The irony of DeVos saying teachers (and not DeVos’ own education policies) are what’s hurting children aside, phrasing it as “adult time” is patronizing. All of their time is adult time. They are adults working at their profession, and they should be able to strike just as people do in other lines of work. As the labor movement ramps up for educators across the U.S., her statement undermines teachers’ right to protest for better working conditions in an impactful way. It also blames the very people trying to educate students in spite of DeVos' recent proposal to cut $200 million for literacy efforts across the country — so who is really the one hurting students?
DeVos went on to claim that the media uses her name as “clickbait,” and further said she doesn’t like being in the media spotlight.
“I don’t enjoy the publicity that comes with my position,” the billionaire told a room full of journalists at the National Education Writers Association conference in Baltimore. “I don’t love being up on stage or on any kind of platform.”
Something that Michigan’s public school students likely don’t love is the privatizing of their public education by a person who has no experience with curriculum, with school governance, or as an educator. Meanwhile, DeVos’ budget proposal pushes to increase federal grants to charter schools by $60 million, according to The Atlantic.
The secretary of education, i.e. the person responsible for advising the federal government on U.S. education programs, went on to say that “education is not about Betsy DeVos nor any other individual."
What DeVos, a Michigan native, seems to gloss over in her statements is that the decisions she makes in her roles have direct ramifications. Prior to her current position as education secretary, DeVos served as a Republican Party chairwoman in Michigan, as well as chair of the pro-school-choice advocacy group American Federation for Children. The Michigan students learning in the charter schools she supported mostly tested below state averages for reading and math, according to The Washington Post. As such, the public’s concern about her policies is to be expected.

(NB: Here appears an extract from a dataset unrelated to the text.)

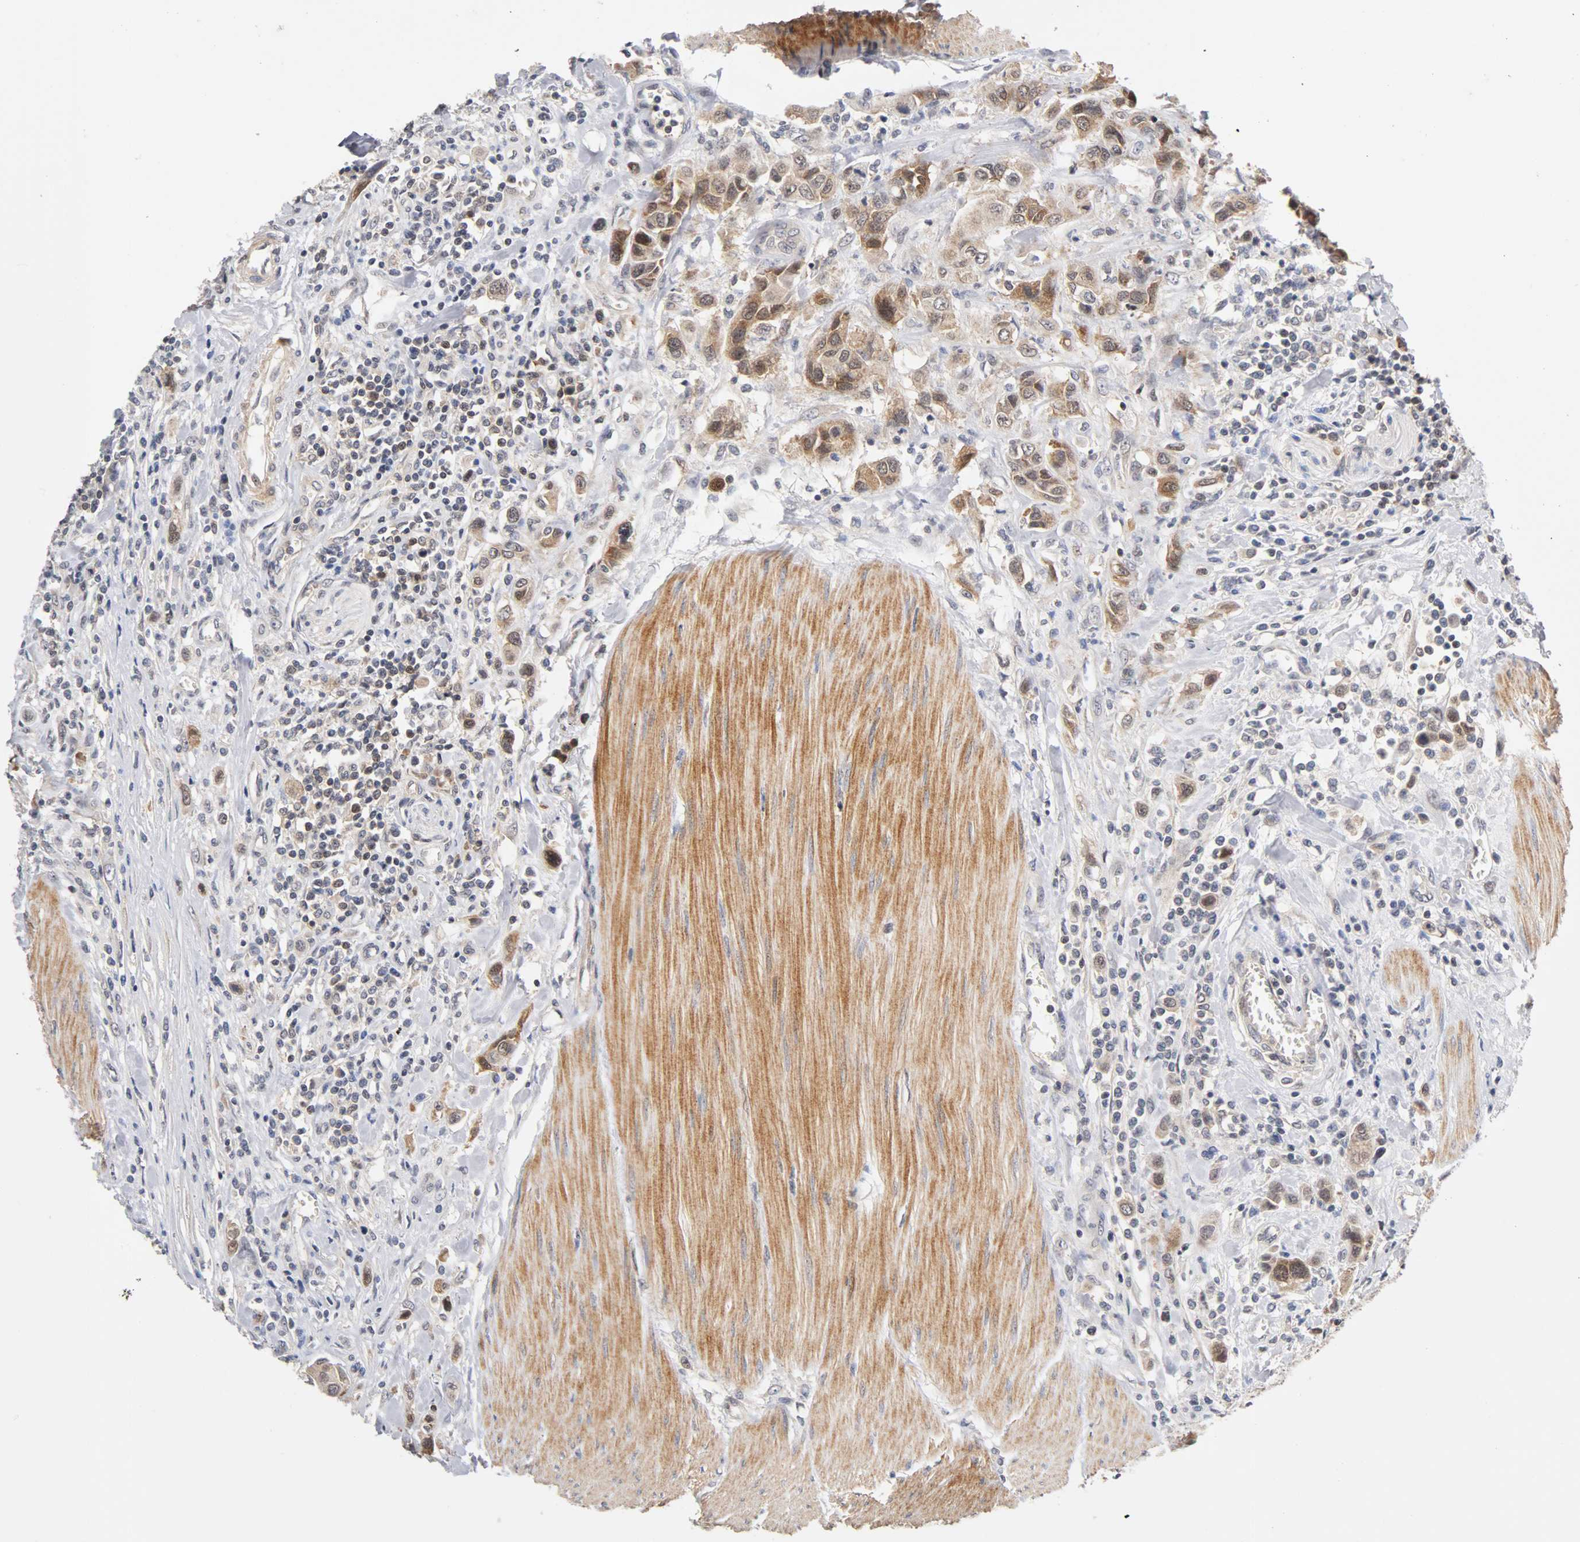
{"staining": {"intensity": "strong", "quantity": "25%-75%", "location": "cytoplasmic/membranous,nuclear"}, "tissue": "urothelial cancer", "cell_type": "Tumor cells", "image_type": "cancer", "snomed": [{"axis": "morphology", "description": "Urothelial carcinoma, High grade"}, {"axis": "topography", "description": "Urinary bladder"}], "caption": "The image demonstrates immunohistochemical staining of urothelial cancer. There is strong cytoplasmic/membranous and nuclear expression is identified in approximately 25%-75% of tumor cells. (DAB = brown stain, brightfield microscopy at high magnification).", "gene": "UBE2M", "patient": {"sex": "male", "age": 50}}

As long as DeVos cares more about the billion-dollar charter school industry than about students’ access to quality education overall, the more the issue is likely to draw criticism. If she doesn’t want all the attention, a good look at her own policies is in order.
However, DeVos, one of the longest-serving members of the Trump administration, hinted that she may not continue to serve as the secretary of education should Trump be re-elected in 2020.
“I’m not sure my husband would be OK with that,” DeVos said.